## PROBLEM DESCRIPTION
Rewrite the part of the decision text that opens with "2.2 The claimed" and closes with "feet per second).", swapping "spreading spray" for "diverging spray".

Reasons for the Decision
1. The appeal meets the requirements of Rule 65(1) EPC and is therefore admissible.
2. Main request
2.1 The Board concurs with the parties and the decision under appeal in that the subject-matter of claim 1 is new and that document D4 is to be considered as closest prior art for the assessment of inventive step. It has not been disputed by the parties that this document discloses a method for combusting liquid fuel according to the preamble of claim 1 as granted by providing:
a liquid (see column 3, line 52) fuel stream 3 (feature a) of claim 1),
a small amount of stabilising oxidant (see column 4, lines 13 to 18) forming a primary oxidant stream of substoichiometric amount in the form of an annular stream to surround at least a portion of the length of the liquid fuel stream (feature b) of claim 1),
a secondary oxidant stream 2 injected at a velocity sufficient to establish an ambient gas circulation pattern (see column 3, lines 10 to 26) so as to entrain a large volume of ambient gas within said at least one secondary oxidant stream to form a diluted stream (as defined by feature d) of claim 1).
2.2 The claimed method thus differs from prior art D4 by the characterising features:
in step (a) said at least one liquid fuel stream is provided in the form of a spreading spray having an outer periphery angle of less than 15°, measured from the axis of said at least one liquid fuel stream; and
in step (b) said primary oxidant stream is injected at a velocity of less than about 61 m/s (200 feet per second).
These two distinguishing features actually provide two different technical effects and thus define two separate objective technical problems.
2.2.1 The low value of the spray angle enables the application of the combustion method to a non-water cooled burner. In non-water cooled burners the burner nozzle is generally located in a refractory port provided in a furnace wall and its tip is recessed from the opening of said port in the surface of the wall so as to reduce the burner tip temperature without having to utilise water-cooling. Due to the narrow fuel spray in combination with such a non-water cooled arrangement one can avoid soot deposition in the port and prevent other damage to the burner and especially to the wall of the recess (see patent page 2, lines 26-28 and page 6, lines 9-11).

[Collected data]

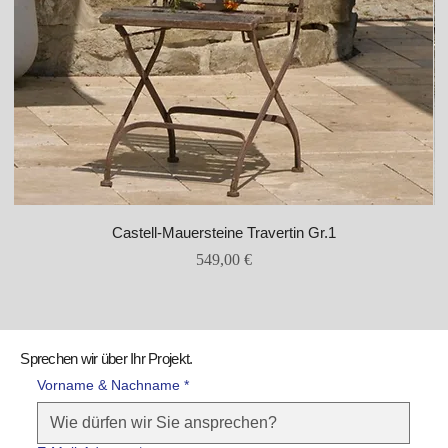
Castell-Mauersteine Travertin Gr.1
Preis
549,00 €
Sprechen wir über Ihr Projekt.
Vorname & Nachname *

## RESPONSE TO THIS TASK
2.2 The claimed method thus differs from prior art D4 by the characterising features:
in step (a) said at least one liquid fuel stream is provided in the form of a diverging spray having an outer periphery angle of less than 15°, measured from the axis of said at least one liquid fuel stream; and
in step (b) said primary oxidant stream is injected at a velocity of less than about 61 m/s (200 feet per second).